#### Request A
From the thread on join skew, list every approach Jestin Ma says he found for getting rid of skew.
#### Request B
Please answer these questions from the thread on join skew:
(i) On what date and at what time did Jestin Ma send his reply?
(ii) What reason does Michael Armbrust give for forcing a broadcast probably not being a good idea?
(iii) What does Jacek Laskowski say Jestin could use on a dataset to make it broadcast?
#### Request C
Pick up the thread on join skew after its last line and continue it.

Re:

Jestin Ma Sun, 14 Aug 2016 16:25:33 -0700

Hi Michael, Mich, and Jacek, thank you for providing good suggestions. I
found some ways of getting rid of skew, such as the approaches you have
suggested (filtering, broadcasting, joining, unioning), as well as salting
my 0-value IDs.


Thank you for the help!


On Sun, Aug 14, 2016 at 11:33 AM, Michael Armbrust <mich...@databricks.com>
wrote:

> You can force a broadcast, but with tables that large its probably not a
> good idea.  However, filtering and then broadcasting one of the joins is
> likely to get you the benefits of broadcasting (no shuffle on the larger
> table that will colocate all the skewed tuples to a single overloaded
> executor) without attempting to broadcast something thats too large.
>
> On Sun, Aug 14, 2016 at 11:02 AM, Jacek Laskowski <ja...@japila.pl> wrote:
>
>> Hi Michael,
>>
>> As I understand broadcast joins, Jestin could also use broadcast
>> function on a dataset to make it broadcast. Jestin could force the
>> brodcast without the trick hoping it's gonna kick off brodcast.
>> Correct?

#### Data below
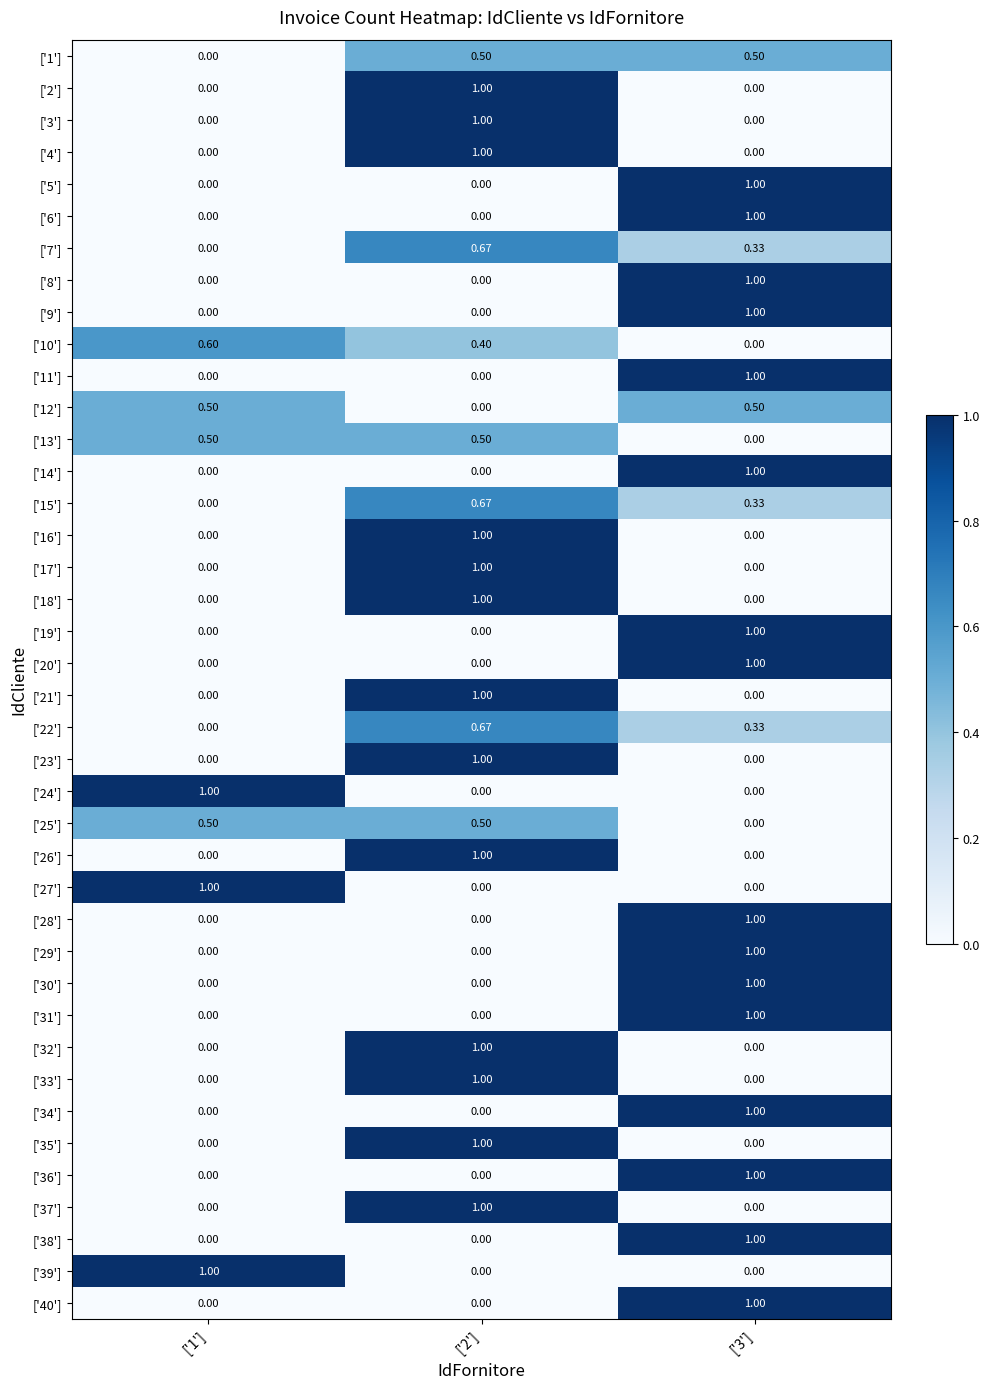

Is the value of ['14'] at ['2'] greater than the value of ['10'] at ['2']?

No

#### Task answer A
filtering
broadcasting
joining
unioning
salting the 0-value IDs

#### Task answer B
(i) Sun, 14 Aug 2016 16:25:33 -0700
(ii) The tables are that large.
(iii) The broadcast function.

#### Task answer C
>>
>> Pozdrawiam,
>> Jacek Laskowski
>> ----
>> https://medium.com/@jaceklaskowski/
>> Mastering Apache Spark 2.0 http://bit.ly/mastering-apache-spark
>> Follow me at https://twitter.com/jaceklaskowski
>>
>>
>> On Sun, Aug 14, 2016 at 9:51 AM, Michael Armbrust
>> <mich...@databricks.com> wrote:
>> > Have you tried doing the join in two parts (id == 0 and id != 0) and
>> then
>> > doing a union of the results?  It is possible that with this technique,
>> that
>> > the join which only contains skewed data would be filtered enough to
>> allow
>> > broadcasting of one side.
>> >
>> > On Sat, Aug 13, 2016 at 11:15 PM, Jestin Ma <jestinwith.a...@gmail.com>
>> > wrote:
>> >>
>> >> Hi, I'm currently trying to perform an outer join between two
>> >> DataFrames/Sets, one is ~150GB, one is about ~50 GB on a column, id.
>> >>
>> >> df1.id is skewed in that there are many 0's, the rest being unique
>> IDs.
>> >>
>> >> df2.id is not skewed. If I filter df1.id != 0, then the join works
>> well.
>> >> If I don't, then the join does not complete for a very, very long time.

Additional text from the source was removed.